A key argument for Brexit was that the United Kingdom would no longer be encumbered by the Brussels consensus-driven foreign policy making process, resulting in a robust and independent British outlook. At least with the situation in Belarus, this has not been the case. The Foreign Office remains trapped in a pre-Brexit mindset, with the E.U.’s Common Foreign and Security Policy continuing to hold sway, seven months after the U.K. officially freed itself from the shackles of Brussels.

There are striking similarities today to the way the then-Labour government initially responded to Russia’s invasion of Georgia in 2008. Both events occurred in the sleepy days of August. Prime minister Gordon Brown and his foreign secretary, David Miliband, were on holiday. Neither showed any immediate concern for the Georgians, standing up to the Kremlin, or bringing an end to the conflict.

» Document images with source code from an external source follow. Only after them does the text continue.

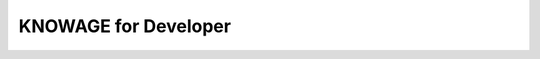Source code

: KNOWAGE for Developer
########################################################################################################################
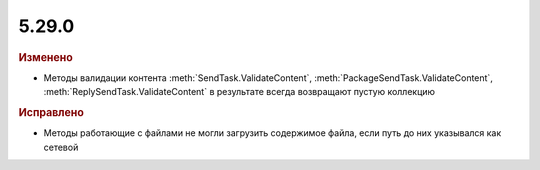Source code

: 5.29.0
------

.. feed-entry::
  :date: 2019-11-06


.. rubric:: Изменено

* Методы валидации контента :meth:`SendTask.ValidateContent`, :meth:`PackageSendTask.ValidateContent`, :meth:`ReplySendTask.ValidateContent` в результате всегда возвращают пустую коллекцию


.. rubric:: Исправлено

* Методы работающие с файлами не могли загрузить содержимое файла, если путь до них указывался как сетевой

It is not too late for robust British leadership and there are several steps the British Government can take immediately when it comes to Belarus.

Firstly, the U.K. must provide moral support to the leaders of the Belarusian opposition. Vilnius, where opposition leader Sviatlana Tsikhanouskaya is currently located, is less than a three hour flight from London. Dispatching a cabinet minister to meet with her would send a very strong signal to the protesters. This important act of moral support can be accomplished in one day.

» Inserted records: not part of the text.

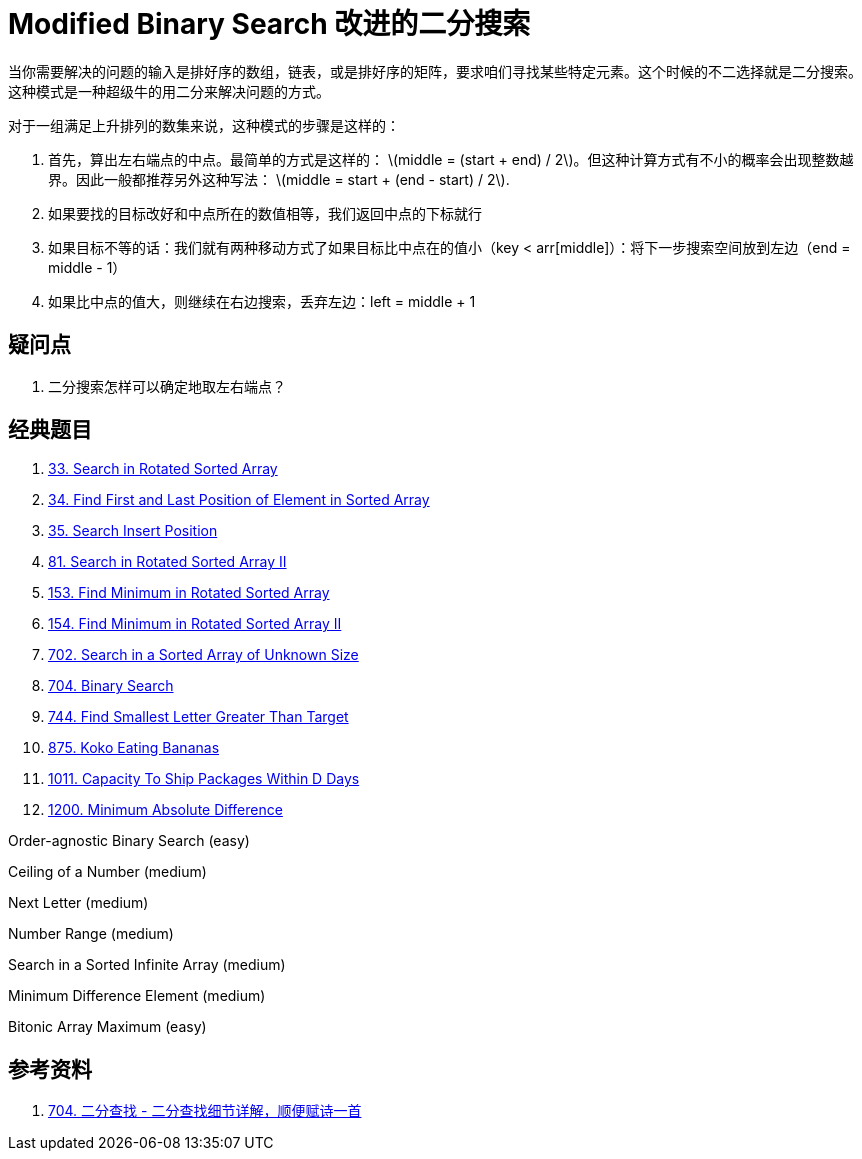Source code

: [#0000-01-modified-binary-search]
= Modified Binary Search 改进的二分搜索

当你需要解决的问题的输入是排好序的数组，链表，或是排好序的矩阵，要求咱们寻找某些特定元素。这个时候的不二选择就是二分搜索。这种模式是一种超级牛的用二分来解决问题的方式。

对于一组满足上升排列的数集来说，这种模式的步骤是这样的：

. 首先，算出左右端点的中点。最简单的方式是这样的： latexmath:[middle = (start + end) / 2]。但这种计算方式有不小的概率会出现整数越界。因此一般都推荐另外这种写法： latexmath:[middle = start + (end - start) / 2].
. 如果要找的目标改好和中点所在的数值相等，我们返回中点的下标就行
. 如果目标不等的话：我们就有两种移动方式了如果目标比中点在的值小（key < arr[middle]）：将下一步搜索空间放到左边（end = middle - 1）
. 如果比中点的值大，则继续在右边搜索，丢弃左边：left = middle + 1

== 疑问点

. 二分搜索怎样可以确定地取左右端点？

== 经典题目

. xref:0033-search-in-rotated-sorted-array.adoc[33. Search in Rotated Sorted Array]
. xref:0034-find-first-and-last-position-of-element-in-sorted-array.adoc[34. Find First and Last Position of Element in Sorted Array]
. xref:0035-search-insert-position.adoc[35. Search Insert Position]
. xref:0081-search-in-rotated-sorted-array-ii.adoc[81. Search in Rotated Sorted Array II]
. xref:0153-find-minimum-in-rotated-sorted-array.adoc[153. Find Minimum in Rotated Sorted Array]
. xref:0154-find-minimum-in-rotated-sorted-array-ii.adoc[154. Find Minimum in Rotated Sorted Array II]
. xref:0702-search-in-a-sorted-array-of-unknown-size.adoc[702. Search in a Sorted Array of Unknown Size]
. xref:0704-binary-search.adoc[704. Binary Search]
. xref:0744-find-smallest-letter-greater-than-target.adoc[744. Find Smallest Letter Greater Than Target]
. xref:0875-koko-eating-bananas.adoc[875. Koko Eating Bananas]
. xref:1011-capacity-to-ship-packages-within-d-days.adoc[1011. Capacity To Ship Packages Within D Days]
. xref:1200-minimum-absolute-difference.adoc[1200. Minimum Absolute Difference]



Order-agnostic Binary Search (easy)

Ceiling of a Number (medium)

Next Letter (medium)

Number Range (medium)

Search in a Sorted Infinite Array (medium)

Minimum Difference Element (medium)

Bitonic Array Maximum (easy)

== 参考资料

. https://leetcode.cn/problems/binary-search/solutions/8337/er-fen-cha-zhao-xiang-jie-by-labuladong/[704. 二分查找 - 二分查找细节详解，顺便赋诗一首^]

Secondly, the U.K. should implement targeted sanctions. Now outside the E.U., the U.K. can act with more speed and agility to implement stronger sanctions against those in Belarus and Russia enabling the crackdown on the protesters. The new "Magnitsky"-style sanctions regime that recently came into force can be used. At a minimum the U.K. should match the E.U.’s modest and limited sanctions. Ideally the U.K. should use its independent foreign policy making capacity to go further.

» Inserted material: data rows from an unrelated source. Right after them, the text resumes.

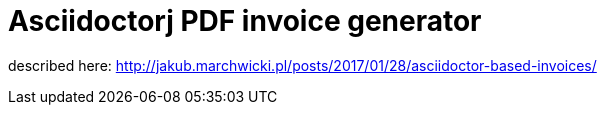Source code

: = Asciidoctorj PDF invoice generator

described here: http://jakub.marchwicki.pl/posts/2017/01/28/asciidoctor-based-invoices/
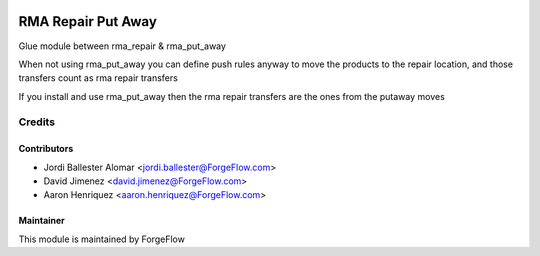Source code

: .. image:: https://img.shields.io/badge/licence-AGPL--3-blue.svg
    :alt: License LGPL-3

===================
RMA Repair Put Away
===================

Glue module between rma_repair & rma_put_away
    
When not using rma_put_away you can define push rules anyway to move the products
to the repair location, and those transfers count as rma repair transfers

If you install and use rma_put_away then the rma repair transfers are the ones
from the putaway moves
    

Credits
=======

Contributors
------------

* Jordi Ballester Alomar <jordi.ballester@ForgeFlow.com>
* David Jimenez <david.jimenez@ForgeFlow.com>
* Aaron Henriquez <aaron.henriquez@ForgeFlow.com>


Maintainer
----------

This module is maintained by ForgeFlow
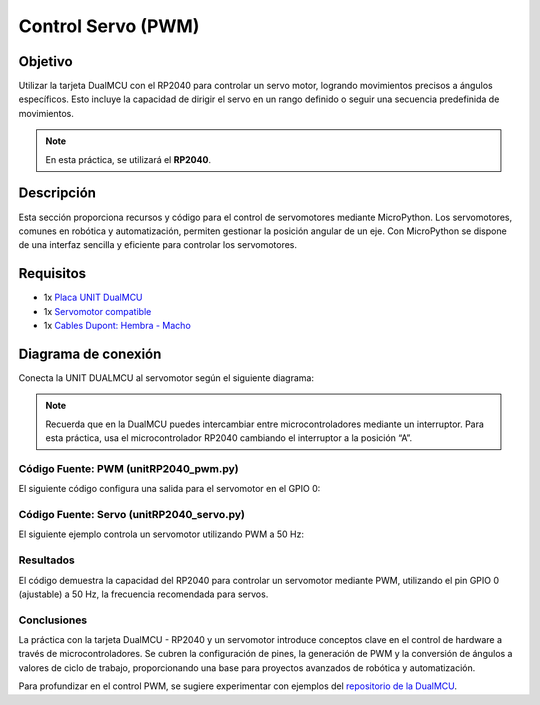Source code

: 
Control Servo (PWM)
=======================


Objetivo
........
Utilizar la tarjeta DualMCU con el RP2040 para controlar un servo motor, logrando movimientos precisos a ángulos específicos. Esto incluye la capacidad de dirigir el servo en un rango definido o seguir una secuencia predefinida de movimientos.

.. note::
    En esta práctica, se utilizará el **RP2040**.

Descripción
.............
Esta sección proporciona recursos y código para el control de servomotores mediante MicroPython. Los servomotores, comunes en robótica y automatización, permiten gestionar la posición angular de un eje. Con MicroPython se dispone de una interfaz sencilla y eficiente para controlar los servomotores.

Requisitos
...........
- 1x `Placa UNIT DualMCU <https://uelectronics.com/producto/unit-dualmcu-esp32-rp2040-tarjeta-de-desarrollo/>`_
- 1x `Servomotor compatible <https://uelectronics.com/producto/servomotor-sg90-rc-9g/>`_
- 1x `Cables Dupont: Hembra - Macho <https://uelectronics.com/producto/cables-dupont-largos-20cm-hh-mh-mm/>`_

Diagrama de conexión
......................
Conecta la UNIT DUALMCU al servomotor según el siguiente diagrama:

.. figure:: /_static/5-Control_Servo/images/Diagrama.jpg
    :alt: Block Diagram
    :align: center
    :width: 600px

.. note::
    Recuerda que en la DualMCU puedes intercambiar entre microcontroladores mediante un interruptor. Para esta práctica, usa el microcontrolador RP2040 cambiando el interruptor a la posición “A”.

.. figure:: /_static/2-Micropython/images/selector.png
    :alt: Selector DualMCU
    :align: center
    :width: 600px

Código Fuente: PWM (unitRP2040_pwm.py)
---------------------------------------
El siguiente código configura una salida para el servomotor en el GPIO 0:

.. raw:: html

     <div style="text-align: right;">
          <a href="https://github.com/UNIT-Electronics-MX/DualMCU_Curso_introductorio/releases/download/v0.0.1/unitRP2040_pwm.py" download="unitRP2040_pwm.py">
                <button style="background-color: #4CAF50; color: white; padding: 10px 20px; border: none; border-radius: 4px; cursor: pointer;">
                     Download unitRP2040_pwm.py
                </button>
          </a>
     </div>

.. code-block:: python
     :linenos:

     '''
     Unit Electronics 2023
                  (o_
         (o_    //\
         (/)_   V_/_ 
     tested code mark
         version: 0.0.1
         revision: 0.0.1

     Código de prueba
     '''
     import machine
     import utime

     # Configuración del pin PWM
     pwm_pin = machine.Pin(0)  # Cambia a machine.Pin(1) si usas GPIO 1
     pwm = machine.PWM(pwm_pin)

     # Frecuencia del PWM en Hz (ajusta según tus necesidades)
     pwm.freq(1000)

     try:
          while True:
                # Ciclo de trabajo del PWM (0-65535: 0 apagado, 65535 encendido)
                for duty_cycle in range(0, 65536, 5000):
                     pwm.duty_u16(duty_cycle)
                     utime.sleep(0.1)

                # Efecto de atenuación inversa
                for duty_cycle in range(65535, -1, -5000):
                     pwm.duty_u16(duty_cycle)
                     utime.sleep(0.1)

     except KeyboardInterrupt:
          pwm.deinit()
          print("\nPWM detenido. Recursos liberados.")


.. only:: html

    .. figure::  /_static/5-Control_Servo/images/pwm_osc.gif
        :align: center
        :alt: figura-gif
        :width: 60%

Código Fuente: Servo (unitRP2040_servo.py)
-------------------------------------------
El siguiente ejemplo controla un servomotor utilizando PWM a 50 Hz:

.. raw:: html

     <div style="text-align: right;">
          <a href="https://github.com/UNIT-Electronics-MX/DualMCU_Curso_introductorio/releases/download/v0.0.1/unitRP2040_servo.py" download="unitRP2040_servo.py">
                <button style="background-color: #4CAF50; color: white; padding: 10px 20px; border: none; border-radius: 4px; cursor: pointer;">
                     Download unitRP2040_servo.py
                </button>
          </a>
     </div>

.. code-block:: python
     :linenos:

     import machine
     import utime

     # Configuración del pin de control del servomotor
     servo_pin = machine.Pin(0)  # Cambia según tu conexión

     # Crea un objeto PWM para el servomotor
     pwm_servo = machine.PWM(servo_pin)
     pwm_servo.freq(50)  # Frecuencia para servomotores (~50 Hz)

     def set_servo_angle(angle):
          # Convierte el ángulo (0-180°) a un ciclo de trabajo
          duty_cycle = int(1024 + (angle / 180) * 3072)
          pwm_servo.duty_u16(duty_cycle)

     try:
          while True:
                # Mueve el servomotor de 0 a 180°
                for angle in range(0, 181, 10):
                     set_servo_angle(angle)
                     utime.sleep(0.1)

                # Mueve el servomotor de 180 a 0°
                for angle in range(180, -1, -10):
                     set_servo_angle(angle)
                     utime.sleep(0.1)

     except KeyboardInterrupt:
          pwm_servo.deinit()
          print("\nPWM detenido. Recursos liberados.")





.. only:: html

    .. figure:: /_static/5-Control_Servo/images/pwm_servo.gif
        :align: center
        :alt: figura-gif
        :width: 60%


Resultados
----------
El código demuestra la capacidad del RP2040 para controlar un servomotor mediante PWM, utilizando el pin GPIO 0 (ajustable) a 50 Hz, la frecuencia recomendada para servos.

Conclusiones
------------
La práctica con la tarjeta DualMCU - RP2040 y un servomotor introduce conceptos clave en el control de hardware a través de microcontroladores. Se cubren la configuración de pines, la generación de PWM y la conversión de ángulos a valores de ciclo de trabajo, proporcionando una base para proyectos avanzados de robótica y automatización.

Para profundizar en el control PWM, se sugiere experimentar con ejemplos del `repositorio de la DualMCU <https://github.com/UNIT-Electronics/DualMCU/tree/main/Examples/Micropython%20Basics/RP2040/02.PWM>`_.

Thirdly, the U.K. can convene a meeting of the Northern Group to discuss the situation in Belarus and issue a joint statement. The Northern Group was created in 2010 and consists of the five Nordic countries, the three Baltic States, the U.K., Poland, Germany and the Netherlands. It serves as an important forum to coordinate and cooperate on shared geopolitical concerns. Belarus borders three members of the Northern Group.

Finally, now would be the right moment for good old-fashioned bilateral diplomacy. Both Poland and Lithuania have filled the leadership void when it comes to Europe’s response to the crisis in Belarus. Looking outside the traditional framework of Nato or the Northern Group, London should be consulting with both countries regularly on a bilateral basis. An immediate visit by the British Prime Minister to Warsaw and Vilnius would send an important message to the region. Again, this is something that could be accomplished in a short period of time.

While these steps are modest in scope, taken together they can lay a strong foundation to respond to events in Belarus as they unfold. There is a stark difference between the positions of the West and Russia regarding Belarus. Moscow says that Belarus has no choice but to remain in its sphere of influence. The West isn't pushing for Belarus to join the transatlantic community but merely wants its people to determine their own future. The events unfolding in Belarus are a reminder that we are dealing with an Imperial Russia. Under the leadership of Vladimir Putin we face a 21st century Russia with 19th century ambitions.

Some argue that Britain’s influence in European affairs is now minimal outside the E.U. This is nonsense. In 1920, long before the E.U. existed, British troops were in Estonia as part of the Russian civil war helping the Estonians earn their independence. One-hundred years later, after leaving the European Union, British soldiers are in Estonia again to guarantee their independence under the auspices of Nato. For centuries Britain has been a major continental power as well as a global power. And it will remain so for hundreds of years more.

The crisis in Belarus is a test for Global Britain and British leadership on the European and world stage in the Brexit era. The U.K. cannot ignore developments in Belarus and must stand firm with our allies in eastern and central Europe in leading on this issue of sovereignty and self-determination on the borders of Russia.